◆ **YOUR ASSIGNMENT**:
Every line below that holds "view" must be copied.

Content starts

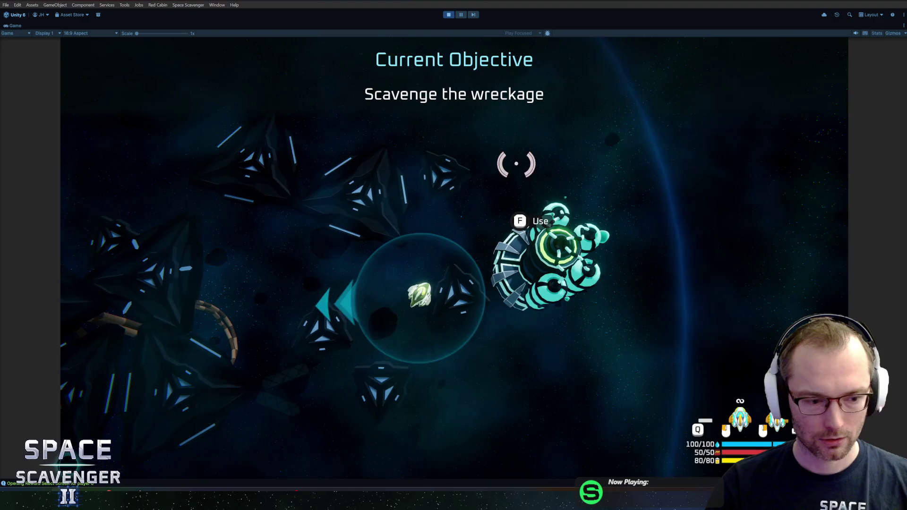
Pause and resume the game, then select the reward select screen log entry
left_click(457, 16)
left_click(458, 16)
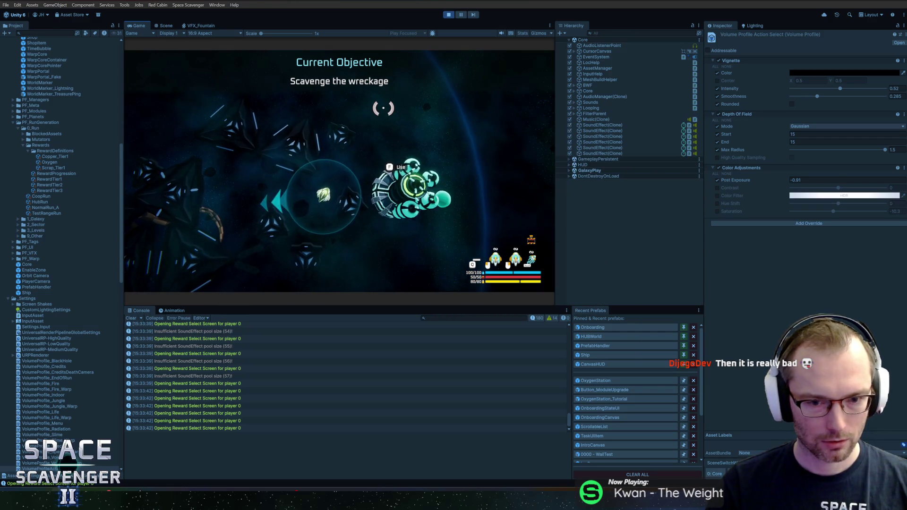
left_click(246, 369)
Open RewardSelectScreen.cs from the log in Rider, view its top, then stop Play mode in Unity
double_click(227, 354)
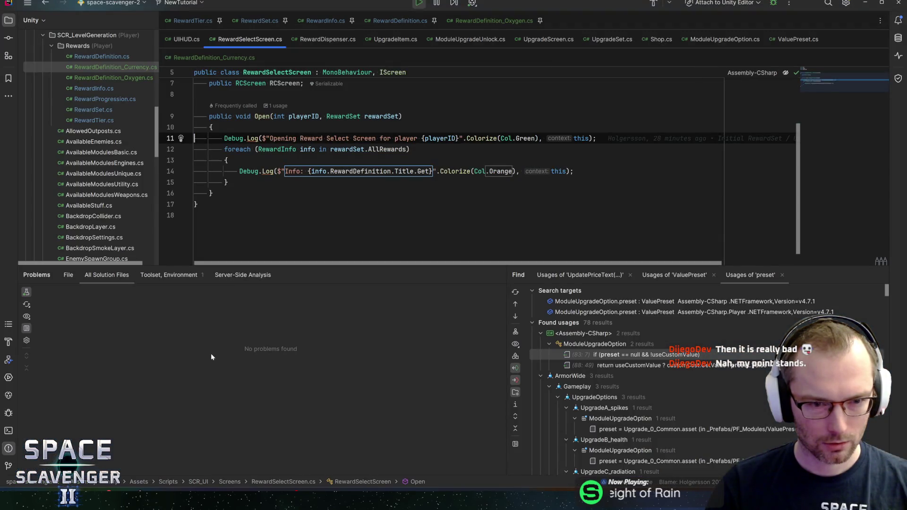
left_click(227, 182)
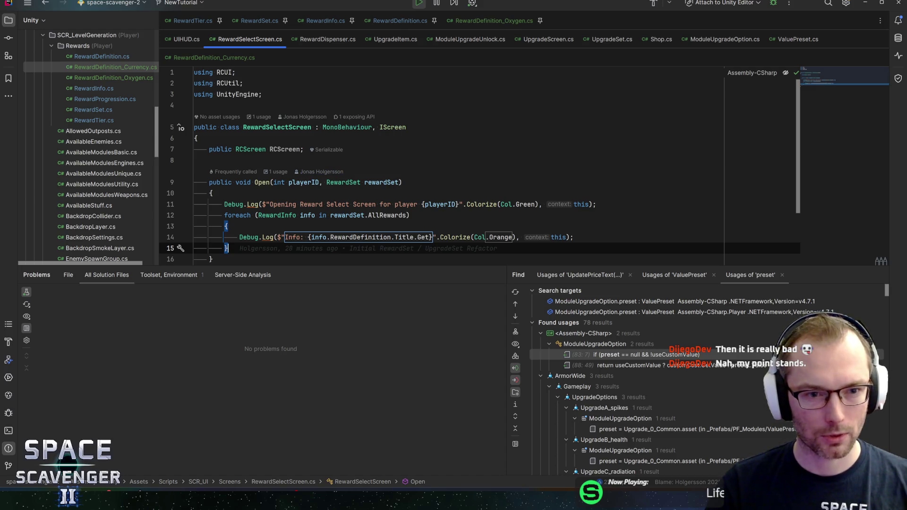
key("alt+Tab")
left_click(449, 16)
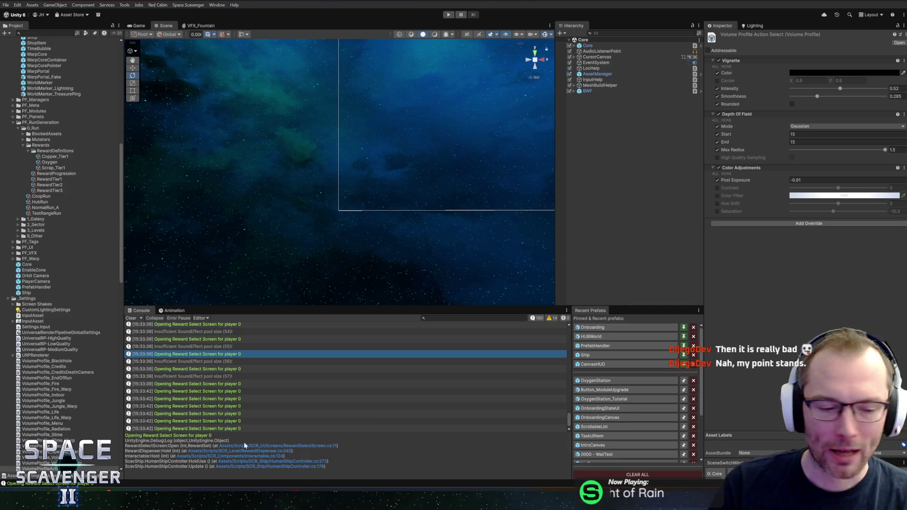
Move the ContentBuilder window aside and reveal the desktop with the Figma folder
mouse_move(27, 501)
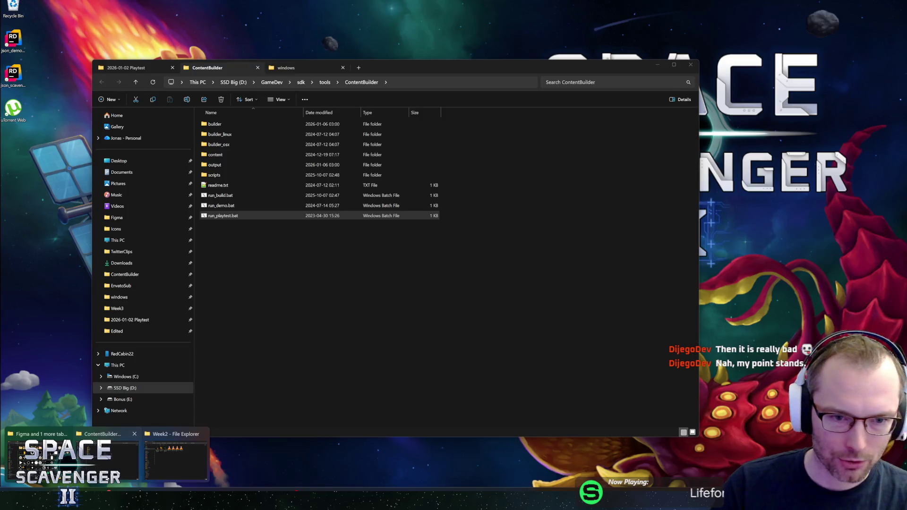
left_click(107, 479)
left_click_drag(390, 70, 906, 68)
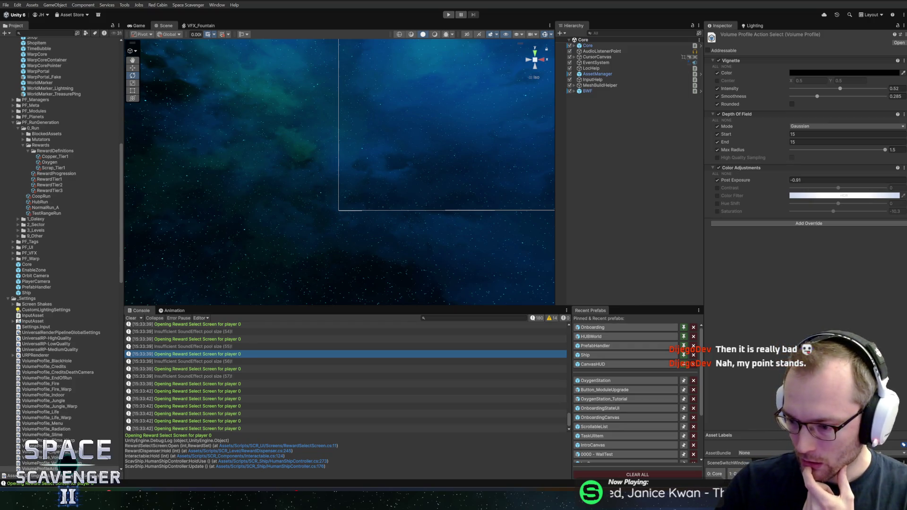
key("super+d")
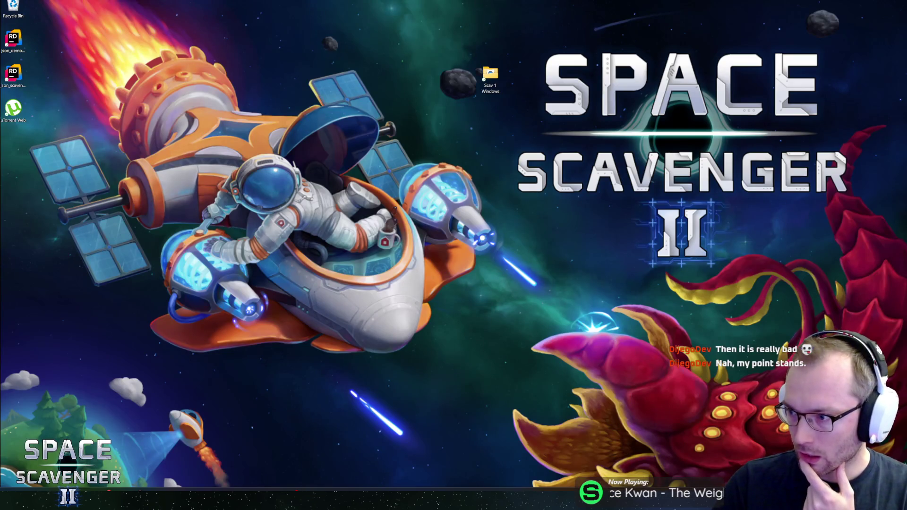
key("super+d")
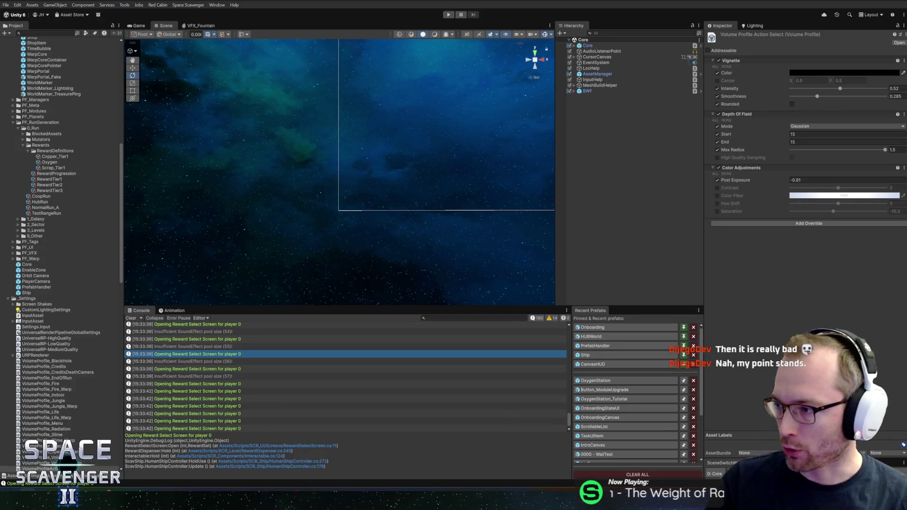
key("super+d")
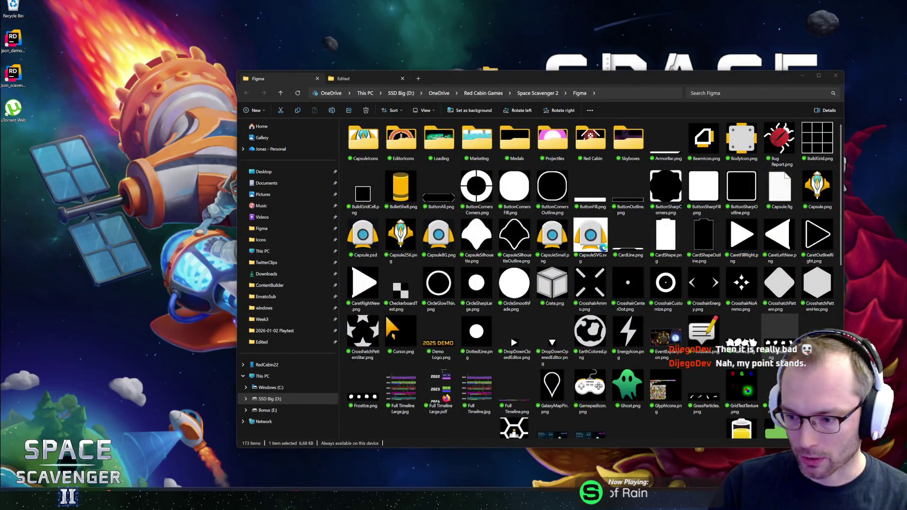
Switch windows to reach the screenshots and open 2022-01-08 (1).png
key("alt+Tab")
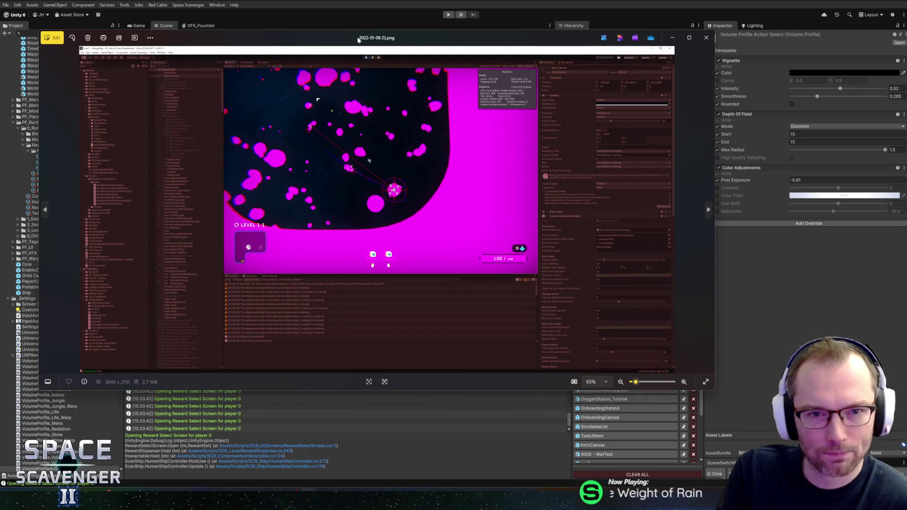
Maximize the Photos window to view the screenshot full-size
double_click(367, 43)
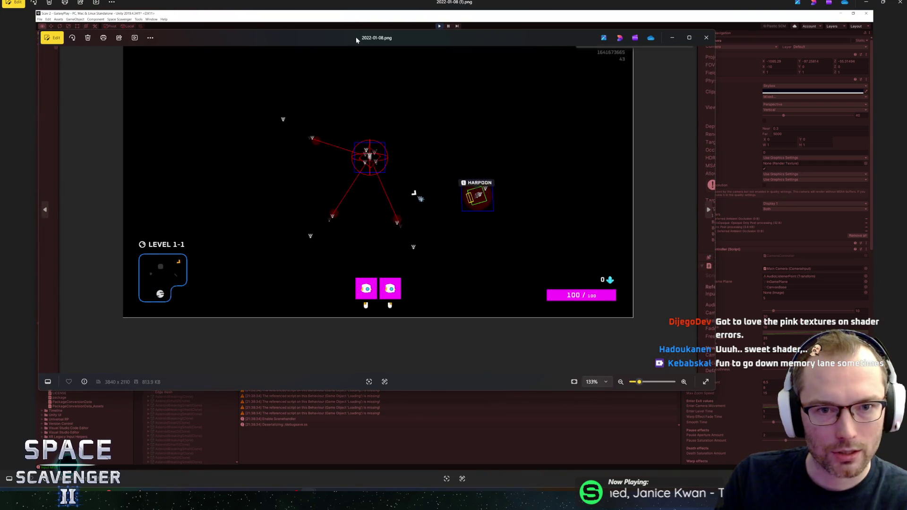
Maximize Photos and zoom through the 2022 screenshots, including 2022-01-29.png
double_click(356, 36)
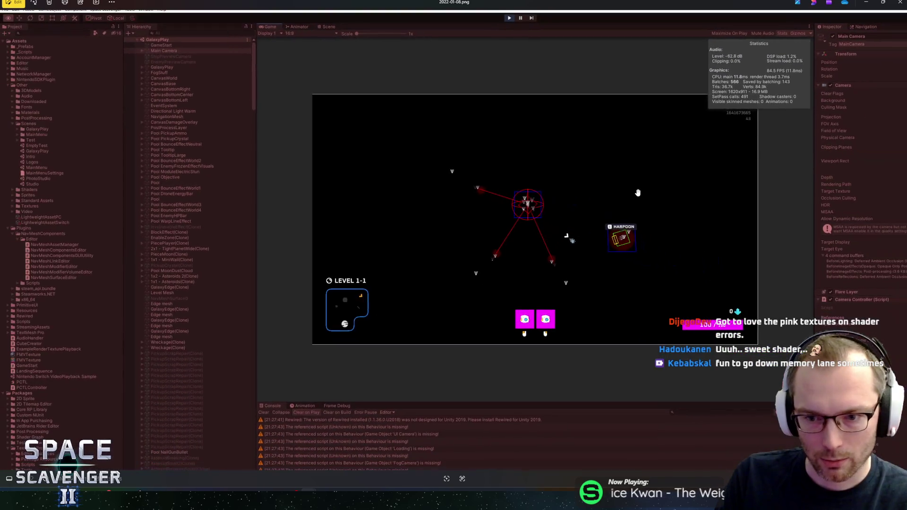
scroll(587, 235, "down", 2)
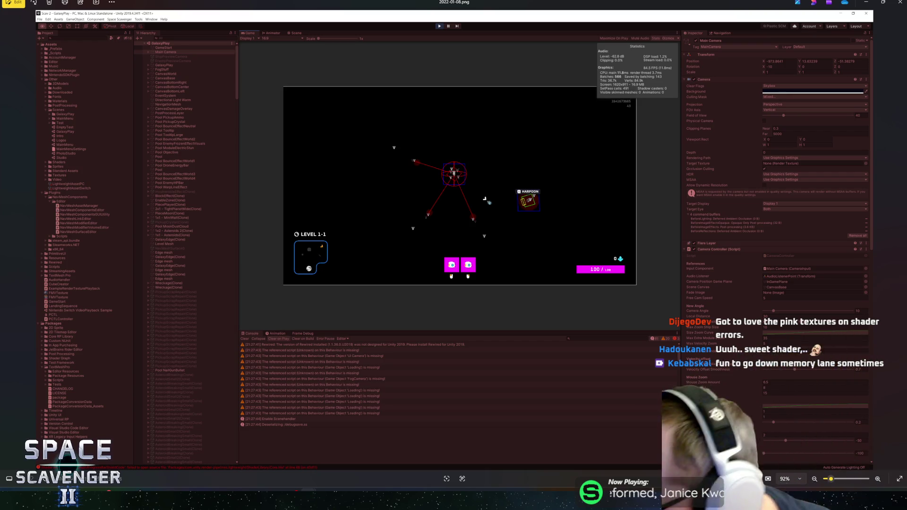
key("alt+Tab")
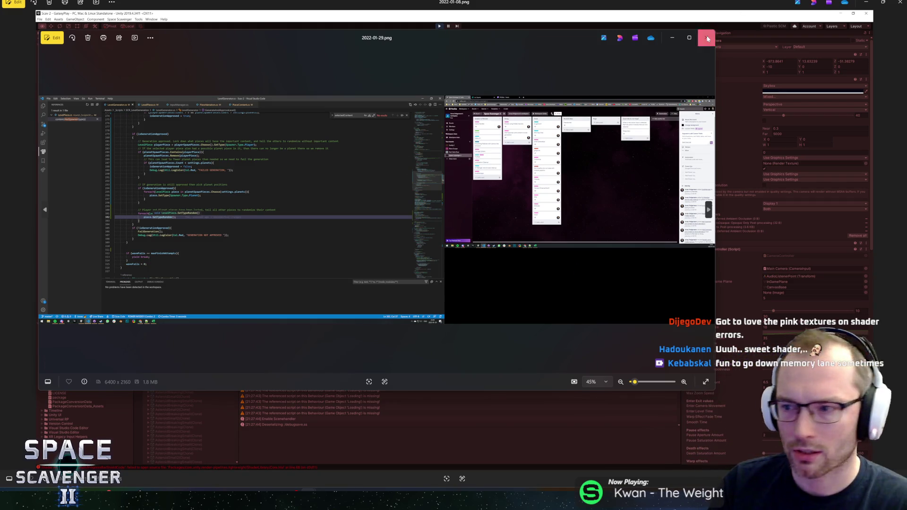
key("alt+Tab")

Content ends

◆ **REPLY**:
Open RewardSelectScreen.cs from the log in Rider, view its top, then stop Play mode in Unity
Maximize the Photos window to view the screenshot full-size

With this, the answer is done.